Provided records:
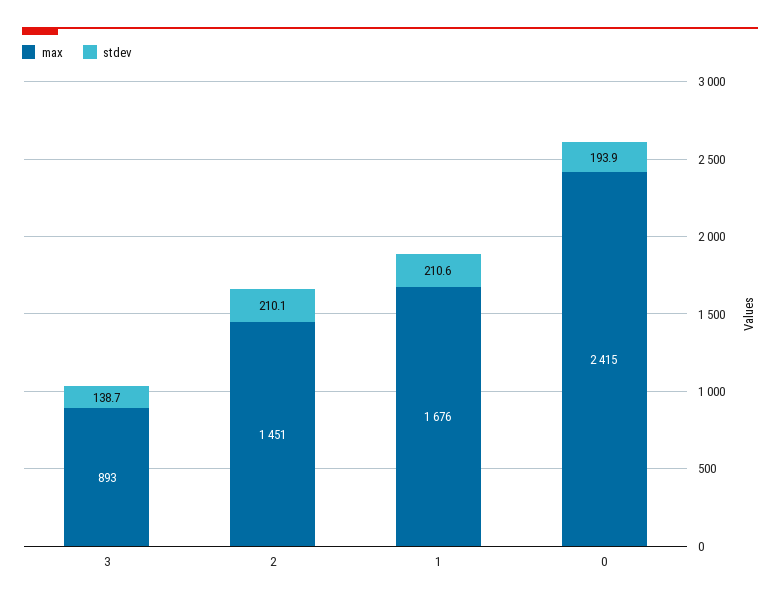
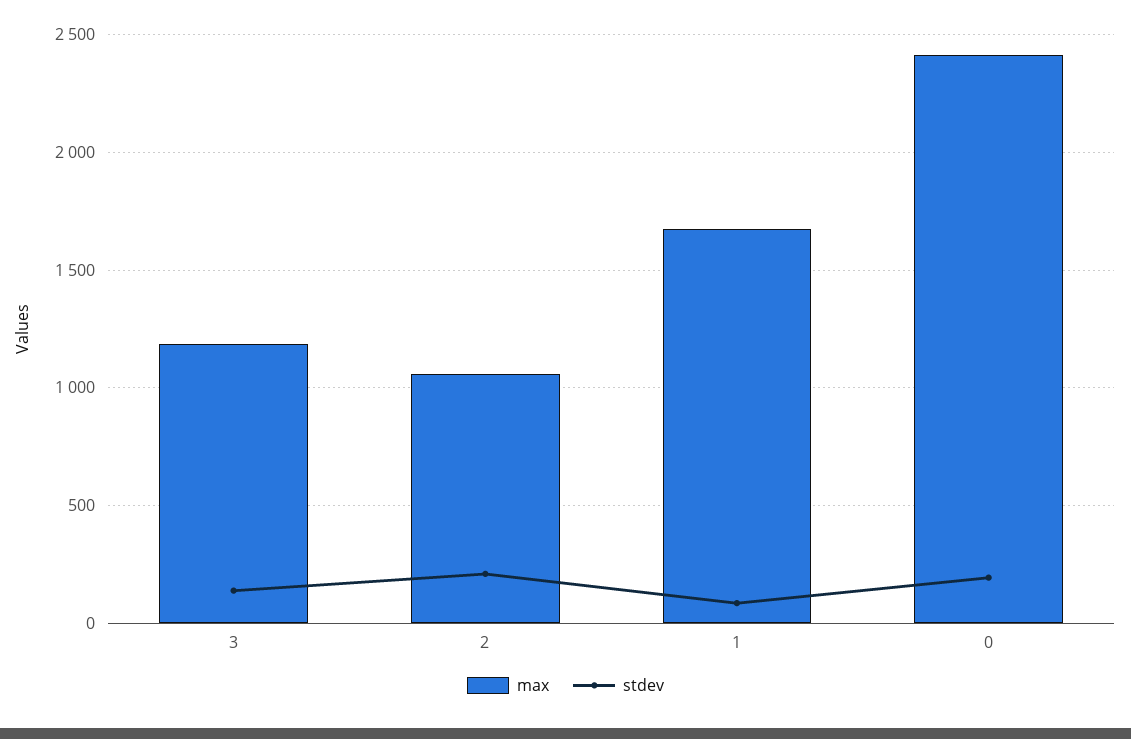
max, 3: 893 -> 1200
max, 2: 1451 -> 1050
stdev, 1: 210.6 -> 100

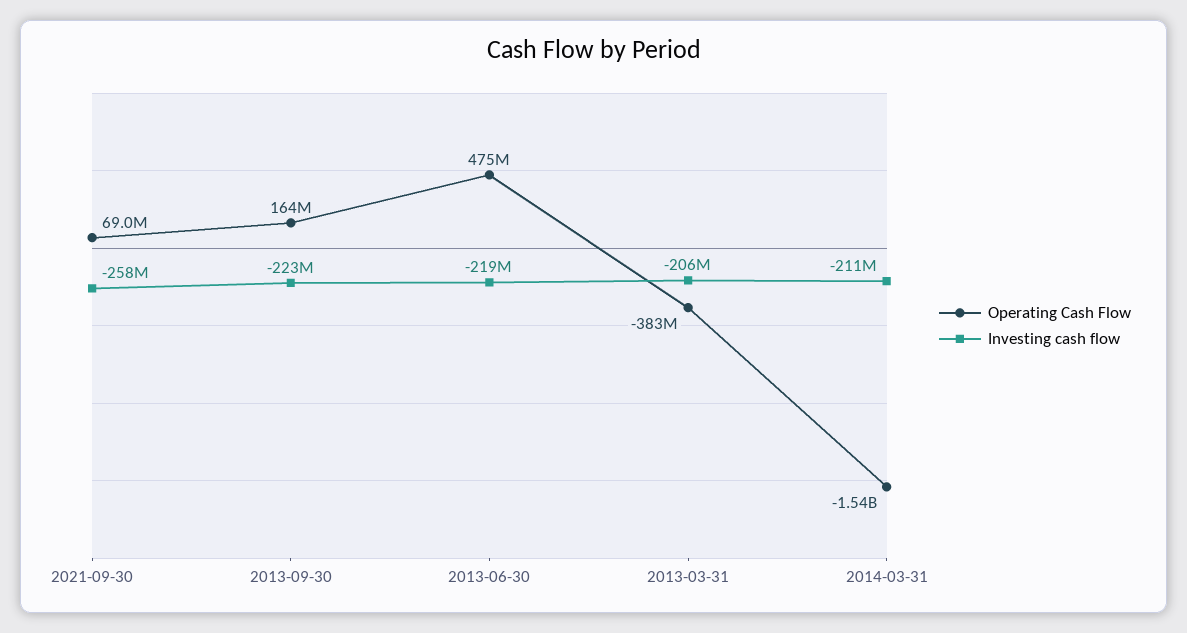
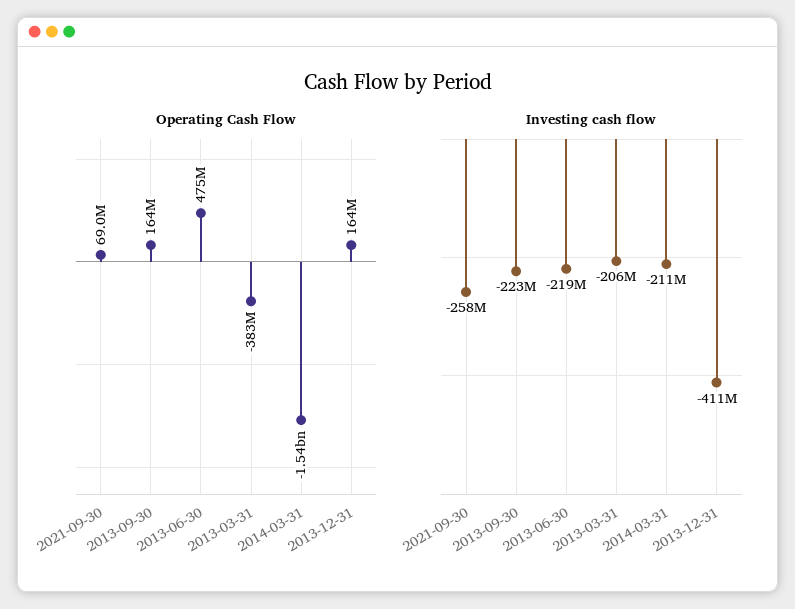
Operating Cash Flow, 2013-12-31: none -> 164000000
Investing cash flow, 2013-12-31: none -> -411000000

Work request: Read the entries and select each line where the word "none" is found.

Exercise result:
Operating Cash Flow, 2013-12-31: none -> 164000000
Investing cash flow, 2013-12-31: none -> -411000000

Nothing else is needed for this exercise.